The psychology of tool use is the same with modern websites as it was with ancient stone: Users are focused on achieving their goals, not the tools themselves, and successful tools must therefore remain invisible. The moment a tool leaps to the fore and calls attention to itself, it has failed, consuming users' attention like a black hole consumes light. Users forced to deal with their tools at the expense of their goals will soon move to other tools, meaning they will find other websites that make it easier to accomplish their goals. Not surprisingly, studies by Forrester show that 57 percent of website visitors abandon websites the moment answers are not available. If it is more than five clicks or taps, or requires substantial text entry, only the most motivated website visitors will bother.

 

4. Require Little Explicit Input

Similar to keeping your visitors close to their critical path, you must also reduce the amount of work your visitors must do to get the help they need.
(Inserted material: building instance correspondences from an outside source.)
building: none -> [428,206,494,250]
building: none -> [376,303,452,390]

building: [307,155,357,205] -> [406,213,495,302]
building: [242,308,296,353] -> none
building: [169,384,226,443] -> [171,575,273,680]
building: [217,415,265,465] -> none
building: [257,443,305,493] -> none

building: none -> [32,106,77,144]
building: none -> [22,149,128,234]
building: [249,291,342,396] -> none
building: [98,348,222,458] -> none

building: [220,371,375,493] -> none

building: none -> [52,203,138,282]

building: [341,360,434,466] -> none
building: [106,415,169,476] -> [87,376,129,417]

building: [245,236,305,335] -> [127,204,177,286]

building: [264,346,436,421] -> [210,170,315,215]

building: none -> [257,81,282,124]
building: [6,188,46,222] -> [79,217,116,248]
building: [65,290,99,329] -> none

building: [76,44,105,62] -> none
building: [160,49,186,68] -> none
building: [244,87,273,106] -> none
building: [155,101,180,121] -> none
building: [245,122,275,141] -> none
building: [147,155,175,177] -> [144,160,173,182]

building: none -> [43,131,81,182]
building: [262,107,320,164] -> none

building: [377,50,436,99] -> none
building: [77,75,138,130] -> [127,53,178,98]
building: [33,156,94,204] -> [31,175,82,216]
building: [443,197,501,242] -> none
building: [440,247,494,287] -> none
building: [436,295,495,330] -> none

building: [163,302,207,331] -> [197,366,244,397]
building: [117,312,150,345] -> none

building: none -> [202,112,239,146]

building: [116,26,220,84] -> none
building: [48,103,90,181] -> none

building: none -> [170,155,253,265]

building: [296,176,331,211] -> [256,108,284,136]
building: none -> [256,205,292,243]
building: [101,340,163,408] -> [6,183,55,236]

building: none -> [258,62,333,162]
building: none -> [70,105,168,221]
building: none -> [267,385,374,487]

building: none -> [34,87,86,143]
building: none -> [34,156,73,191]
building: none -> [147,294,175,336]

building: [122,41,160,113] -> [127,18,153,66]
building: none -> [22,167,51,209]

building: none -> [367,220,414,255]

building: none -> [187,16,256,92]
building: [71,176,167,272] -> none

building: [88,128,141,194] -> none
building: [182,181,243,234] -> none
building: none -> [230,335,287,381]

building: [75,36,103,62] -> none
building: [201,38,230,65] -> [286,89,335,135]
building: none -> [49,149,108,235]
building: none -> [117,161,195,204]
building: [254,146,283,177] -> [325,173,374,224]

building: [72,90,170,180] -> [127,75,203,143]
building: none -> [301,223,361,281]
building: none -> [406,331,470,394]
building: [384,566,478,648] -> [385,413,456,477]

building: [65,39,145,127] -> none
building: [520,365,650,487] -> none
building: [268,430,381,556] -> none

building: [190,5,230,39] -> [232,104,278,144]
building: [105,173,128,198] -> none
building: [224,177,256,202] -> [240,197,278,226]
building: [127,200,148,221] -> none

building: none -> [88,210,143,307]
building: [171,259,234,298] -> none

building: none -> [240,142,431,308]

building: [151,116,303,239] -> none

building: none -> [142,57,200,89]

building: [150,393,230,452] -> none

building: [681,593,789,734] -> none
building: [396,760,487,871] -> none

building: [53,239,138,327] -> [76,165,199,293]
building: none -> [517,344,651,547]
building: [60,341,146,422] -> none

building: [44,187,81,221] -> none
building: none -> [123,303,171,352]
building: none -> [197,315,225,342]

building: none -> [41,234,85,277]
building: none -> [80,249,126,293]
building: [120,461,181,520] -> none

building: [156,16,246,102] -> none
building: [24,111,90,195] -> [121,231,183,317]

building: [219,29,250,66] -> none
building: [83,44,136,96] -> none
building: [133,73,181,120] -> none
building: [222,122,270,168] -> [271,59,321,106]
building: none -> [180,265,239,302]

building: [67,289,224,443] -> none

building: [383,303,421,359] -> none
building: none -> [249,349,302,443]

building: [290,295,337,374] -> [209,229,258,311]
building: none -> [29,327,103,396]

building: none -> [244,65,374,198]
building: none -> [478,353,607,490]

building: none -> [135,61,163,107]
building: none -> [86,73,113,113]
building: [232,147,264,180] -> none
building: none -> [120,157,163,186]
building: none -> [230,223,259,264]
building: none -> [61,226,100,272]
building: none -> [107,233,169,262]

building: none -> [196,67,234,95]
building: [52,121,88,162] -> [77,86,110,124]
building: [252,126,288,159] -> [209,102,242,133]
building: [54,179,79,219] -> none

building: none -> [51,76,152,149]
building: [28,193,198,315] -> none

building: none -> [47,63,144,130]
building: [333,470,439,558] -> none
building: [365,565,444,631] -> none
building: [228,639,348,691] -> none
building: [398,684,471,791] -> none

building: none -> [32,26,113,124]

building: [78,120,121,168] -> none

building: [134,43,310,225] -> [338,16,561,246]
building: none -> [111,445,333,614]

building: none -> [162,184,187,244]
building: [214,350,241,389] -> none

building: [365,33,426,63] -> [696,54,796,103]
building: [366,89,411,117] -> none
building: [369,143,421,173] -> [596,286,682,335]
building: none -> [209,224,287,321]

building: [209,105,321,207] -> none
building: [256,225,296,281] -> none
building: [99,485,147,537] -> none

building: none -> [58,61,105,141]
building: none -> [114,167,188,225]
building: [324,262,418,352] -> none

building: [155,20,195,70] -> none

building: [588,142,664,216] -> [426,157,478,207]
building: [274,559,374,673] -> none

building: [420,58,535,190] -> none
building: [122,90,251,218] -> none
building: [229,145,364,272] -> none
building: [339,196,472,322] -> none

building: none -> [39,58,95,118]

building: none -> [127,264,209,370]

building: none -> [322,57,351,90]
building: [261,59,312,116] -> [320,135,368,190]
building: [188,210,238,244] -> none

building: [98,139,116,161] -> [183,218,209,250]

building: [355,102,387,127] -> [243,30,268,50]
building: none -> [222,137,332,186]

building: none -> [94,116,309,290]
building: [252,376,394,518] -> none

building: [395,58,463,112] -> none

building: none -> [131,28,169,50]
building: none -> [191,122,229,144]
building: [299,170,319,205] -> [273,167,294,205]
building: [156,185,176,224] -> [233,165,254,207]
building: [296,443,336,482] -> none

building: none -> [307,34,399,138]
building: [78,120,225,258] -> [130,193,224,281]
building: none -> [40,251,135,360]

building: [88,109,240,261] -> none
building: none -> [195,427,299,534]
Requiring lots of explicit input from your visitors before they can get help makes an already frustrating experience even more so. Examples are the many form fields that must be filled prior to submitting an email from a corporate website or using a virtual agent. On mobile platforms especially, the requirement for explicit input must be kept to a bare minimum.

 

Instead, use implicit input to inform your self-service solution as to your visitors' needs. Implicit input is the input your visitors are already providing in the course of using your website. Implicit input includes what your visitors click on, where they go, what they view, and whatever text they have typed. Because implicit input is given prior to the self-service experience, it relieves the self-service solution from having to add additional frustration to an already frustrating experience.

 

5. Know when to Escalate

Successful website self-service must recognize that on occasion, higher-touch assisted-service solutions will be necessary. The most successful self-service solutions will answer most questions for most visitors most of the time. But the "long tail" questions usually require a live person. The key is for the self-service solution to know when and how to escalate an extremely frustrated user from self-service to assisted-service. For example, searchable knowledgebases may track a user's session so as to offer live chat, an email form or a phone number after repeated failed searches. A virtual agent must know how to gracefully hand off to a live agent without interruption or delay. A FAQ must know whether departing visitors get what they need, and if not, give them opportunities for assistance.

 

My research over the last decade into the psychology and technology of websites has led to these five "must haves" for successful and satisfying website self-service. A surprising result is that many of the features on which technology companies compete actually contribute to broken user experiences from users' points-of-view. For example, proactive interruption by live chat is a touted technology feature that increases usage but annoys 99 visitors for every one it engages. Instead, self-service solutions that leave users feeling in control are more successful than advanced solutions only the most needy users tolerate.